The dwindling vulture population has resulted in a significant shift in the way some progressive Parsi members treat their dead.
This issue resurfaced on Tuesday after Cyrus Mistry, former chairman of Tata Sons, was cremated two days after his death in a car accident. In contrast to the previous practise of’sky burials,’ where a body was buried in the sky,
Many Parsi funerals have been held at a specially built electric crematorium in the financial capital since 2015, after being left in “Towers of Silence” for the vultures to feast on.
After performing rituals according to Zoroastrian faith procedures, the dead person’s mortal remains are fed into the electric machine, and the same was observed in the case of Mistry.

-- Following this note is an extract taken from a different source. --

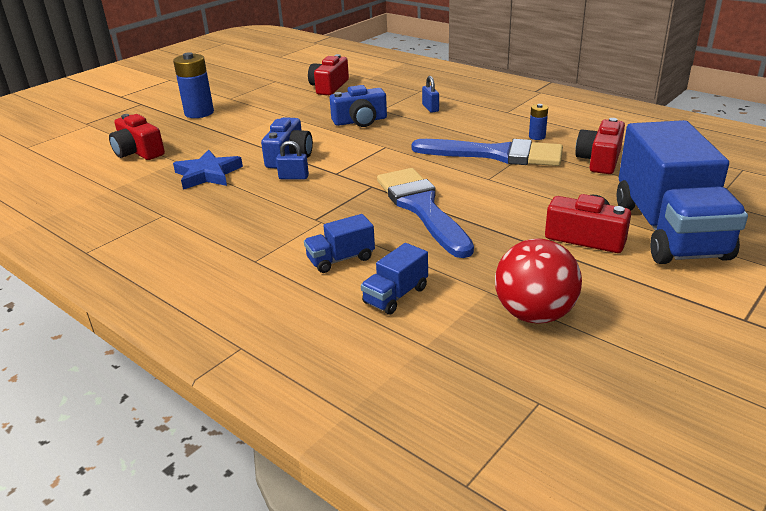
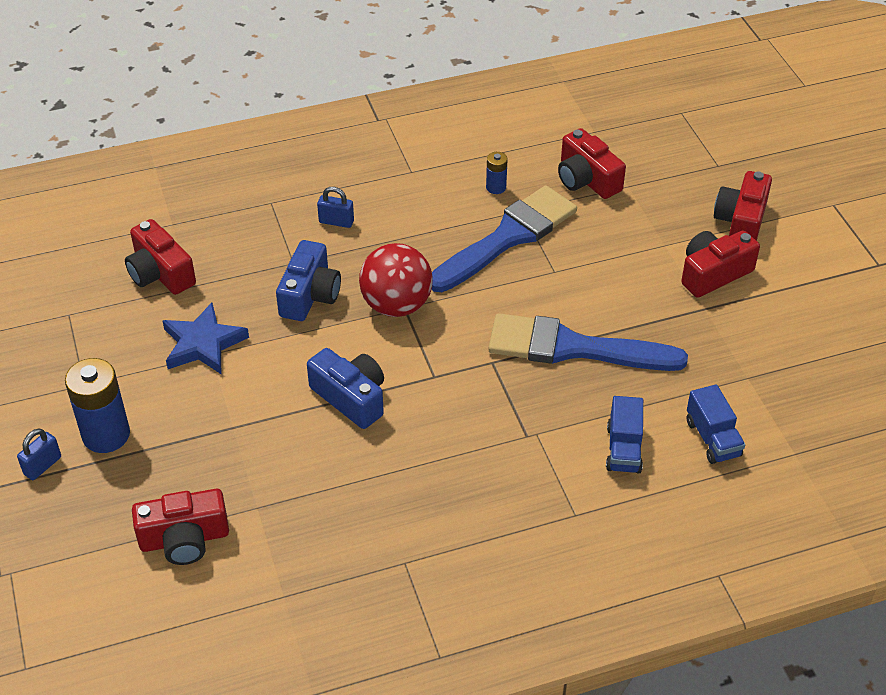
camera: 60 degrees left, 15 degrees up
blue star [173,150,243,190] -> blue star moved to [163,302,249,374]
blue padlock [276,141,309,180] -> blue padlock moved to [17,428,61,480]
red ball [495,239,582,324] -> red ball moved to [359,243,433,317]
blue truck [617,120,748,264] -> red camera [714,171,772,241]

Mistry’s mortal remains were taken to the crematorium, which was built by the community in the last decade, where a family priest performed the rituals before the body was placed in the electric machine.
Because of the decline in vulture populations that fed on the corpses in the last decade, some people in the otherwise conservative community took up the call to build the crematorium, and many pragmatic families, such as the Mistrys, have embraced the new way of dealing with their dead.
As per reports, the vulture population in the country has declined to a mere 19,000 in 2017 from 40 million in the 1980s, which explains a shift in the community’s approach towards the dead.
The government has launched a sustained initia tive to arrest the decline in the vultures, which are a crit ical part of the food chain, through the National Vulture Conservation Action Plan 2020-25, which has met with some successes.